EEOC also asserts the invalidity of Bales' performance evaluation is shown by the inconsistency between the high performance evaluations previously given by Box and the negative evaluation given by Bower. When Bales was demoted to design draftsman in 1978 he continued to do the same sort of project work he had done as a research engineer. Bales excelled at this work and it was on this work that Box evaluated Bales' performance. However, when Bower later evaluated Bales it was not on Bales' project work, but rather on Bales' design work. Box felt it was unfair of Bower to evaluate Bales' performance only as a draftsman because Bales had not been doing drafting for at least ten years and for that reason Bales' initial productivity may have been lower, but even Box conceded that in general he agreed with Bower's evaluation of Bales' performance on design work. Thus, the inconsistency between Box's high evaluations and Bower's negative evaluations proves no more than that each supervisor rated Bales' performance on a different kind of work.

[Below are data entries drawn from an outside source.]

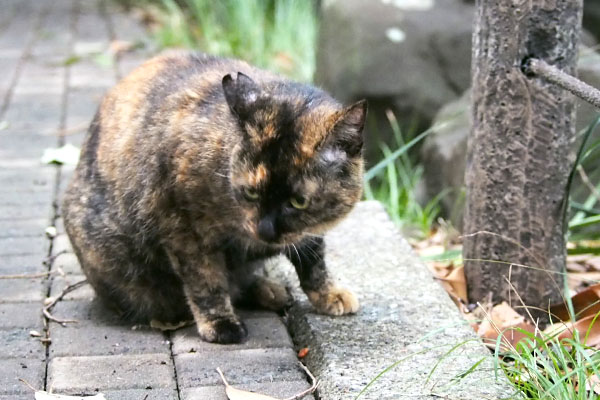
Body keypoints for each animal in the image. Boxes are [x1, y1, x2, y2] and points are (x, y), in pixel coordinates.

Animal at [63, 50, 368, 344]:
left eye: (298, 202)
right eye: (251, 192)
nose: (266, 230)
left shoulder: (308, 230)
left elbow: (313, 258)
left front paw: (328, 293)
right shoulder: (182, 227)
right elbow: (206, 279)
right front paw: (220, 323)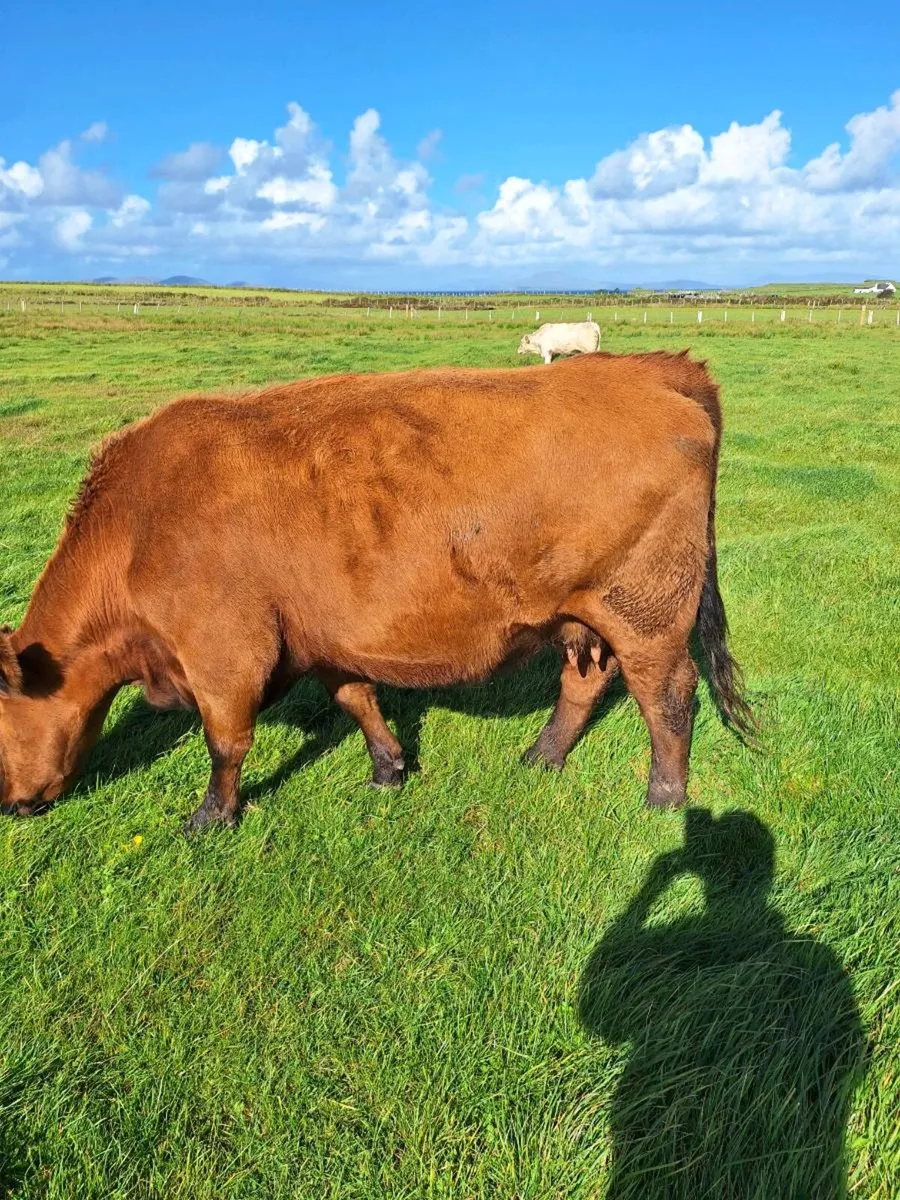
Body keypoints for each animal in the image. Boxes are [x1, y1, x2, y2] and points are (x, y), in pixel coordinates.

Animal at [0, 350, 754, 833]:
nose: (9, 803)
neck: (138, 526)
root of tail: (649, 366)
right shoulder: (323, 637)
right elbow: (355, 698)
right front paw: (388, 768)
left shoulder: (224, 652)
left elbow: (226, 742)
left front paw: (211, 818)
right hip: (582, 615)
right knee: (586, 681)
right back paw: (541, 757)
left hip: (645, 610)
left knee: (667, 696)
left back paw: (664, 795)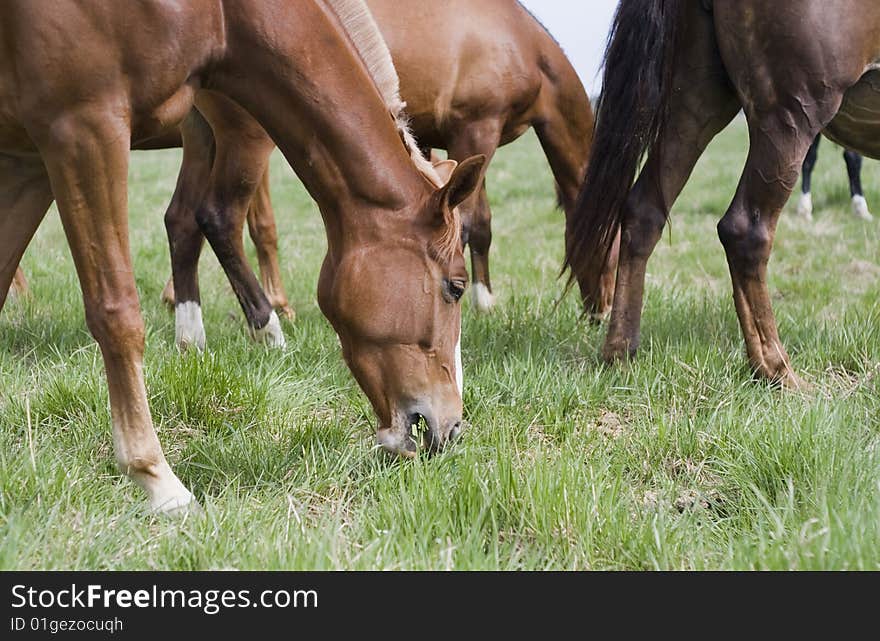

On the other hand, the consistency between Bower's negative evaluation of Bales during the 1982 reduction in force and Bower's negative evaluation of Bales in February, 1981, almost a year before USS decided to reduce its force, tends to establish the legitimacy of Bower's 1982 evaluation. It was because of Bower's negative evaluation of Bales in February, 1981 that Bales was laterally reassigned from design draftsman to project analyst.
EEOC's fourth contention is that the comparison of Bales' performance to the performance of the younger design draftsmen was inaccurate. Wilshire and Janosko were rated above Bales. Briney was rated as "satisfactory in present position" and Bales as "good potential" but "does not function well as a design draftsman." It appears that EEOC, with this contention, proves too much. With the legitimate elimination of project work, the only position available to Bales was design draftsman.
There is no genuine issue of material fact regarding absence of a willful violation of the ADEA.
In reaching this conclusion the Court is mindful that summary judgment is rarely appropriate in a case such as this, see e.g. EEOC v. Westinghouse Electric Corp., 725 F.2d 211, 218 (3d Cir. 1983), cert. denied, 469 U.S. 820, 105 S. Ct. 92, 83 L. Ed. 2d 38 (1984), but nonetheless is constrained to conclude that there is no evidence that USS willfully violated the ADEA and that USS is therefore entitled to judgment as a matter of law.
An appropriate order will be entered.
Dated: October 16, 1986
Hubert I. Teitelbaum, United States District Judge
AND NOW October 16, 1986, in accordance with the foregoing memorandum opinion, IT IS HEREBY ORDERED that defendant's motion for summary judgment is granted.